Abstract:
Stroke is the leading cause of death after heart disease and cancer and the number one
cause of long-term disability in America. About 80% of hemorrhagic stroke are produced
by the rupture of cerebral aneurysms. Surgical clipping and coil embolization are the
most common methods of treating these aneurysms. However, both these treatments have
some limitations for wide neck aneurysms. Recently, there has been an increased interest
in the use of stents as flow diverters. With an effective design, the blood flowing into
the aneurysm can be disrupted thereby promoting intra-aneurysmal thrombus formation
and thus preventing rupture. Modeling blood flow around these endovascular devices in
intracranial aneurysms is important for designing better devices and to personalize and
optimize endovascular stenting procedures in the treatment of these aneurysms. Numerous
studies have been conducted in the past using animal models, patient-specific in-vitro models
and idealized computational models. Nevertheless, all of them have significant limitations.

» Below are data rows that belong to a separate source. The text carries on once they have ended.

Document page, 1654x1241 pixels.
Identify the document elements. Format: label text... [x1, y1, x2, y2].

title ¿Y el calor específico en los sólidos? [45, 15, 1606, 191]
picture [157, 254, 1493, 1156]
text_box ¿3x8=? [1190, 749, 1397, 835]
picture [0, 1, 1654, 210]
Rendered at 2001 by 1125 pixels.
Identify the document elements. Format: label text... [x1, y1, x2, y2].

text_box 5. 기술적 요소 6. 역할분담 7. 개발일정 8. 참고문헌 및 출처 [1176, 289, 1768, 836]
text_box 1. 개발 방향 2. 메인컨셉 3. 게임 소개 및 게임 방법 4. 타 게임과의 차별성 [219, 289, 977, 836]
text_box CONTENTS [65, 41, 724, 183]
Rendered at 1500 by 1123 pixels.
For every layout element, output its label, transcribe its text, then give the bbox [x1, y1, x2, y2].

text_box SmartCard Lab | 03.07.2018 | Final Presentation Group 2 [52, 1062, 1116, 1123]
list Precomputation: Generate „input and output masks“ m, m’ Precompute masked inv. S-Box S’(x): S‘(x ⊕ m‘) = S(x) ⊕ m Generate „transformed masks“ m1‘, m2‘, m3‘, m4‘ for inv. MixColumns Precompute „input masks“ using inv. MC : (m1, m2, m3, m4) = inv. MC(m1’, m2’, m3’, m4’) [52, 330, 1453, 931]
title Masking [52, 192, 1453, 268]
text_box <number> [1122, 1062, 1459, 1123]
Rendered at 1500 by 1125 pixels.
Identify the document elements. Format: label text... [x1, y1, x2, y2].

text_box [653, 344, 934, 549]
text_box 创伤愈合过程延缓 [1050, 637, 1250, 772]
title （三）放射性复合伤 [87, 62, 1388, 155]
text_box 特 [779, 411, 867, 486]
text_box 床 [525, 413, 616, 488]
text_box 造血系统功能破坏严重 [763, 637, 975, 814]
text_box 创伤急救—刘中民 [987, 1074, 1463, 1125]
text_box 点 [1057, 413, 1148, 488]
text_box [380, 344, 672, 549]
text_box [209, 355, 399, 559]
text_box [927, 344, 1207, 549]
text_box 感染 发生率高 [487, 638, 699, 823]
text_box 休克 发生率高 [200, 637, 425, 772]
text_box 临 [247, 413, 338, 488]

The main disadvantage of using animal models is that they fail to replicate the variable
anatomy of diseased human arteries. And the problem with in-vitro models is that they
are not suitable for large population studies. Patient-specific image-based numerical models
have demonstrated to be a fast, reliable and inexpensive way of simulating blood flow inside
these aneurysms. Moreover, studies using these models have the potential to replicate the
exact anatomy of specific patients in order to connect specific hemodynamic factors to clinical
events. Furthermore, large patient population study is also possible. A methodology was
previously developed in the CFD Lab, GMU, to conduct patient-specific studies but without
any endovascular devices. It includes image processing and segmentation algorithms,
unstructured 3D grid generation, finite element solver for Navier-Stokes equations, rheological
models and visualization techniques. However, the main difficulty in using these models
for endovascular stent simulations lies in the generation of acceptable computational grids
inside the blood vessels and around these devices. An adaptive embedded gridding technique
originally developed for fluid-structure interaction problems at the CFD lab, GMU,
tremendously simplifies this impediment. In this doctoral thesis the computational modeling
pipeline has been extended to model patient-specific hemodynamics of stented cerebral
aneurysms. The methodology was evaluated and demonstrated with a number of imagebased
models and different stent aneurysms and applied to the study of the effects of stents
on the flow in aneurysms and side arterial branches.